TOPICS

Motivation

Why Class-Incremental Semantic Segmentation for Autonomous Driving?

Self-driving vehicles require comprehensive scene understanding capabilities to safely navigate in dynamic environments. Semantic segmentation predicts object categories for every pixel of camera image which enables safe navigation in correlation to annotated objects and terrains in a scene. Commonly, an image model is trained on a static dataset with a fixed set of pixel-wise labels for this task. However, such vehicles operate in an open-world scenario where training data with new object classes appear over time. Class-Incremental Learning (CIL) aims to update the model with new classes at periodic timesteps.

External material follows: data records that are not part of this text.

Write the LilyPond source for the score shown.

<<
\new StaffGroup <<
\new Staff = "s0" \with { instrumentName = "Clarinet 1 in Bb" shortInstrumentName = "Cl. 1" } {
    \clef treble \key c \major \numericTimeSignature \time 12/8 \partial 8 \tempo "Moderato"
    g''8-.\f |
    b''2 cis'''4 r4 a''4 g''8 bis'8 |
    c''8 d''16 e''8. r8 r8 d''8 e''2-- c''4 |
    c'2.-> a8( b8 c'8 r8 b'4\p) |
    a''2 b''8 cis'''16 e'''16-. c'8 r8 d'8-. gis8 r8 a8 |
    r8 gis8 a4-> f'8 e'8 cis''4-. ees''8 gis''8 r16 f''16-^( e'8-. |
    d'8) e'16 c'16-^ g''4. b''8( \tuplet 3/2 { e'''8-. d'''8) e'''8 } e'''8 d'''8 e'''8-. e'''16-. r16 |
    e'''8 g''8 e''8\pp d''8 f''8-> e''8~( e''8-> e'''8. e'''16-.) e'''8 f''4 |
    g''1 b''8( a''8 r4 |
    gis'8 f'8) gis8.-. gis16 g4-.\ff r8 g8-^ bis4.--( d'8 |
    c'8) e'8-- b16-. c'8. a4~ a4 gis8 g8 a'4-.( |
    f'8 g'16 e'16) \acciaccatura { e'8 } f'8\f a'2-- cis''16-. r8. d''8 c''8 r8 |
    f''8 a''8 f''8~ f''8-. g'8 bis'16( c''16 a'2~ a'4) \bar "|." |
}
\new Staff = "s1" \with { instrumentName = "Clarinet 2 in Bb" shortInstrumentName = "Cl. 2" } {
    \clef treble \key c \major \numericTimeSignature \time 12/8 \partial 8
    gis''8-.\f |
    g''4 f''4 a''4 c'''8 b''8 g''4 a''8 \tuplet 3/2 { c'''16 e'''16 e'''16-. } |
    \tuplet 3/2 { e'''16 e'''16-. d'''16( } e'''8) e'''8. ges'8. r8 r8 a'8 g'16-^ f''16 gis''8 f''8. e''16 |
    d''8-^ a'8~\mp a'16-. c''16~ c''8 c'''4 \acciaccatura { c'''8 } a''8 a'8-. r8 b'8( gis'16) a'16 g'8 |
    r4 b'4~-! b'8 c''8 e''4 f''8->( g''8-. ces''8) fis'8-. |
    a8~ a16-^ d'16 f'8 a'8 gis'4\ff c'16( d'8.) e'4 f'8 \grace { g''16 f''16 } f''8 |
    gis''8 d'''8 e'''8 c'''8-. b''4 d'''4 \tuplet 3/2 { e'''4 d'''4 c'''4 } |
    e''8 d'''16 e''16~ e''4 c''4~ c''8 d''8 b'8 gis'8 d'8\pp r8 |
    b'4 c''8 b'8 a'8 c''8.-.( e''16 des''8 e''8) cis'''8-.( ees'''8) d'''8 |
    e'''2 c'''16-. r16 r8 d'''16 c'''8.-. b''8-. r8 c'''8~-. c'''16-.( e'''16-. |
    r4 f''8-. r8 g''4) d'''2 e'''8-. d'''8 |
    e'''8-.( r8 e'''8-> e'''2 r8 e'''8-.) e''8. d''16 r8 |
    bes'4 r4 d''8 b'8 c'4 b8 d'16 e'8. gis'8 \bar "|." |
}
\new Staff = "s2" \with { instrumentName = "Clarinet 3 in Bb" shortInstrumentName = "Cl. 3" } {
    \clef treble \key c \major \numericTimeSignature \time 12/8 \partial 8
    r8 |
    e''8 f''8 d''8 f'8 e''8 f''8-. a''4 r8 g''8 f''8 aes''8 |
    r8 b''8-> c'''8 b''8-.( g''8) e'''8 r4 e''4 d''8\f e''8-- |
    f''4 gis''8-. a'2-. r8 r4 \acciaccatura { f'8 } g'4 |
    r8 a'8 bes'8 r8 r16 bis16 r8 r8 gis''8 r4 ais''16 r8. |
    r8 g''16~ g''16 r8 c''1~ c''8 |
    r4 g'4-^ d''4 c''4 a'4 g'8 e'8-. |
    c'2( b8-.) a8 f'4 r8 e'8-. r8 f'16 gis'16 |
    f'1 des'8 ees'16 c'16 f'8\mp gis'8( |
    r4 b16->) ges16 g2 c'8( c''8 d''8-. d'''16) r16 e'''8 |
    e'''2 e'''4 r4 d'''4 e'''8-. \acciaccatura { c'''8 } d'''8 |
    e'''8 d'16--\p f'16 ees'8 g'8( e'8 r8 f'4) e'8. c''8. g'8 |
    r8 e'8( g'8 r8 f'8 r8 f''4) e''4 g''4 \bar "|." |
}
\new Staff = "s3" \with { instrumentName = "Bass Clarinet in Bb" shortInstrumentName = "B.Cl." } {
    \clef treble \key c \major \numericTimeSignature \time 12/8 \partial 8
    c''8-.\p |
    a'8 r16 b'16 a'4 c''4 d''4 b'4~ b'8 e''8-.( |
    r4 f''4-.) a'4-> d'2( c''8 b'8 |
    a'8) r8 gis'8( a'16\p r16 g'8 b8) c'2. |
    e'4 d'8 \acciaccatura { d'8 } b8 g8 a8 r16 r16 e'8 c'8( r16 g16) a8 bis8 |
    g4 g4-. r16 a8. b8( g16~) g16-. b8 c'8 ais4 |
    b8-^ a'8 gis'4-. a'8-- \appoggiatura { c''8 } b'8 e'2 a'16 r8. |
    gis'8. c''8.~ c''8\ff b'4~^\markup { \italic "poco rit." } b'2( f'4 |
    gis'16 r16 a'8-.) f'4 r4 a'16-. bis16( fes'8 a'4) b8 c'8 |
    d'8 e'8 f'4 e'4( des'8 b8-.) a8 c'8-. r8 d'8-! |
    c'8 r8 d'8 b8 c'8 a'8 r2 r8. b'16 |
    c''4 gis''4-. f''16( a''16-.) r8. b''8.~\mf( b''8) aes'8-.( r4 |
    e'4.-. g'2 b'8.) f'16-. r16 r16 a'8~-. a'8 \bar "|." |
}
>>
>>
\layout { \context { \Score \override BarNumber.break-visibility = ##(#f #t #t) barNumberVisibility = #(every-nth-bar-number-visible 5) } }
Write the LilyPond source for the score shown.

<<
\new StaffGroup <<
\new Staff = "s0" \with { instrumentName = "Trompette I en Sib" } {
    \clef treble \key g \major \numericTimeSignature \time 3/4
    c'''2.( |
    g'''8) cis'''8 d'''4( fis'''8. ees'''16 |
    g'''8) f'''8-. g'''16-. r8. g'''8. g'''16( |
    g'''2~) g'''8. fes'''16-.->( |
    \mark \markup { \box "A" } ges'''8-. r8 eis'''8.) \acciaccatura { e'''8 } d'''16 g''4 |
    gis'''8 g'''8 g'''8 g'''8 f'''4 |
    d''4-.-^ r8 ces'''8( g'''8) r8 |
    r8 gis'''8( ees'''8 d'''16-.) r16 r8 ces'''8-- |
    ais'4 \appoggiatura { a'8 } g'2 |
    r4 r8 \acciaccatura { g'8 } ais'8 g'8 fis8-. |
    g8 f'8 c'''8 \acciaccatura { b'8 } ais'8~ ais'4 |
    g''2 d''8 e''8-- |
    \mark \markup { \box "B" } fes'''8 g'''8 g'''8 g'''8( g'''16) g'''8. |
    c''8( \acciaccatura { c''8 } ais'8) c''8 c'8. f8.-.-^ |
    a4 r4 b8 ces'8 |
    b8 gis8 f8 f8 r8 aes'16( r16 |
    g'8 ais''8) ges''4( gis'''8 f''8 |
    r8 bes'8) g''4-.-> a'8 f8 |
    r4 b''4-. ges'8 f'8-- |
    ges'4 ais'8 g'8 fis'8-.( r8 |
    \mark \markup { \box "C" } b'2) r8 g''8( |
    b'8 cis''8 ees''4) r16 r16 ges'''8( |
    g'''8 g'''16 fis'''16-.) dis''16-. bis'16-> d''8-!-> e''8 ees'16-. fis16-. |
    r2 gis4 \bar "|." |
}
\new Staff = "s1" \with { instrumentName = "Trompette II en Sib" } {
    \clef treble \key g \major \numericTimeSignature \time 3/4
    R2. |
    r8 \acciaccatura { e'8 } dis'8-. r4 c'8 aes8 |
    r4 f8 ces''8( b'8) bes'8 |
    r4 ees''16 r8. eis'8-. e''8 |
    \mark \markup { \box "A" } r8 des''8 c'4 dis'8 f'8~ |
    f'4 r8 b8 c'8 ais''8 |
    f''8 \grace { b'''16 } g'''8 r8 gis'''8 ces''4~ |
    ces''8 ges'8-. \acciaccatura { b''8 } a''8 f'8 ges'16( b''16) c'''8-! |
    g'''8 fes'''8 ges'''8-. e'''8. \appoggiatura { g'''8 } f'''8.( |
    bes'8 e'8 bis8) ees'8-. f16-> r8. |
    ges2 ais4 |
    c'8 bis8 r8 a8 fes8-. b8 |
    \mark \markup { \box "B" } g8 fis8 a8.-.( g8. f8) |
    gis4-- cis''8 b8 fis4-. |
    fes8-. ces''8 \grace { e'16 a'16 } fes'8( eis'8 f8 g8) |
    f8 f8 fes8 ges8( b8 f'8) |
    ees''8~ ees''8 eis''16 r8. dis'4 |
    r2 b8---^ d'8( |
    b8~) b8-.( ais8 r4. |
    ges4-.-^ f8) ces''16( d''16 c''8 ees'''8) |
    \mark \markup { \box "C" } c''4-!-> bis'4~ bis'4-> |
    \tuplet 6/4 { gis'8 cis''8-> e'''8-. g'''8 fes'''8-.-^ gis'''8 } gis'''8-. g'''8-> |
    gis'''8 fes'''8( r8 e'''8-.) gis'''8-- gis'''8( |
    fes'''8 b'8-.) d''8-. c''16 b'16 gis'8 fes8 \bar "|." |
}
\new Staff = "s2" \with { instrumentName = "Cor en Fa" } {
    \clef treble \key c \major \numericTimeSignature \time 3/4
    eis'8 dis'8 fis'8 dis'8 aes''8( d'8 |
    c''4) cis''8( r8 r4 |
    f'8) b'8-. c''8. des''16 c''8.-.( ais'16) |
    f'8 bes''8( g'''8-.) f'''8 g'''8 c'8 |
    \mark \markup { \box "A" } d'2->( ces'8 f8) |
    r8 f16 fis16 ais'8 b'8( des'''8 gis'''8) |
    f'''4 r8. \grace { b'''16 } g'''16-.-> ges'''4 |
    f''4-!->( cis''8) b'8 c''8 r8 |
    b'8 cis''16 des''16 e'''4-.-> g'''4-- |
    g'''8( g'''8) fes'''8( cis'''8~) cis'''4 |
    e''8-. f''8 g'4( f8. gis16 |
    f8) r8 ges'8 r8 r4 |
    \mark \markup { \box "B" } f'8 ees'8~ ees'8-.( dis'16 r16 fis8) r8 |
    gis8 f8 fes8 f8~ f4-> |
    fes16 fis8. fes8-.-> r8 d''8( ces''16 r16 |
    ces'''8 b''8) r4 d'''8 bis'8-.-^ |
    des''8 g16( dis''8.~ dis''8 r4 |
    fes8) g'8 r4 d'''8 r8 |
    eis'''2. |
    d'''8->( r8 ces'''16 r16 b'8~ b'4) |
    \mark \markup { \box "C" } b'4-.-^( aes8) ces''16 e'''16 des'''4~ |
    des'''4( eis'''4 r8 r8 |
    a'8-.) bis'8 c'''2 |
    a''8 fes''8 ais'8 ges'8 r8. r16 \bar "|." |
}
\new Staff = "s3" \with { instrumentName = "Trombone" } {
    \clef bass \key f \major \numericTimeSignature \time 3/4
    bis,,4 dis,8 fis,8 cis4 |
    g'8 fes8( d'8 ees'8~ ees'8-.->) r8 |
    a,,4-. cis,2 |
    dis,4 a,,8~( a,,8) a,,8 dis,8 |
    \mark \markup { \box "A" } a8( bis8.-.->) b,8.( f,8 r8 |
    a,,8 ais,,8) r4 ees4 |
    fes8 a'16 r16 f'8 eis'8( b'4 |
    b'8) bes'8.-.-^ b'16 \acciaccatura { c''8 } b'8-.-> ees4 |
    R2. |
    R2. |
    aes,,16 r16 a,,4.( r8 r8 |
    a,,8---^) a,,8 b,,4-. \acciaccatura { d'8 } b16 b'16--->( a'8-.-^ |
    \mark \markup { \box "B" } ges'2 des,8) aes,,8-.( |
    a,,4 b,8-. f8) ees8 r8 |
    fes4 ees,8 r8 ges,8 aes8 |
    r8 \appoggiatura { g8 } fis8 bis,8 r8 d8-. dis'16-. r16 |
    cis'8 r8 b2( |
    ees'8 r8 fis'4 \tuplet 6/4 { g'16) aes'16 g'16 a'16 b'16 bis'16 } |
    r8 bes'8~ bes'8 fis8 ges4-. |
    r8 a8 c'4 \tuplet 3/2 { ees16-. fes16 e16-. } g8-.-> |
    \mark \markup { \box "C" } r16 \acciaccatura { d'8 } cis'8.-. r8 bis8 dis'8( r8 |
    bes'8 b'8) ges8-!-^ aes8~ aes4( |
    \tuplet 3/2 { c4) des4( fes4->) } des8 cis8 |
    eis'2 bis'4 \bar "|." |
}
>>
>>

State-of-the-art memory-free Class-Incremental Semantic Segmentation (CISS) methods constrain features of the new model to imitate those of the prior model with direct feature distillation or frozen old class weights. We find that these restrictions significantly hinder the plasticity of the model as old class features cannot evolve. Additionally, all CISS methods assume that new classes originate from the prior background. This scenario is unrealistic for automated driving as a change in requirements for navigation could also entail bifurcations of previously observed classes. Our proposed TOPICS approach demonstrates exceptional performance for incremental classes which originate from known classes or the background. Find out more about our novel CISS framework in the approach section!

Technical Approach

TOPICS Architecture

Figure: During base training of TOPICS, features are mapped onto the Poincaré ball before the class hierarchy is explicitly enforced with \(L_{hier}\). In incremental steps, the old model is used to generate pseudo-labels of old classes and to regularize the last layer’s weights with \(L_{rel}\) and feature radii with \(L_{dist}\).

We leverage the class taxonomy and implicit relations between prior classes to avoid catastrophic forgetting in incremental learning steps. We first train the model on the base dataset. The class hierarchy is explicitly enforced in the final network layer which is mapped in hyperbolic space. This geometric space ensures that classes are equidistant to each other irrespective of their hierarchy level which facilitates learning tree-like class hierarchy structure. During the incremental steps, we leverage the old model's weights to create pseudo-labels for the background and employ scarcity and relation regularization losses to maintain important relations of old classes while learning the novel classes in a supervised manner.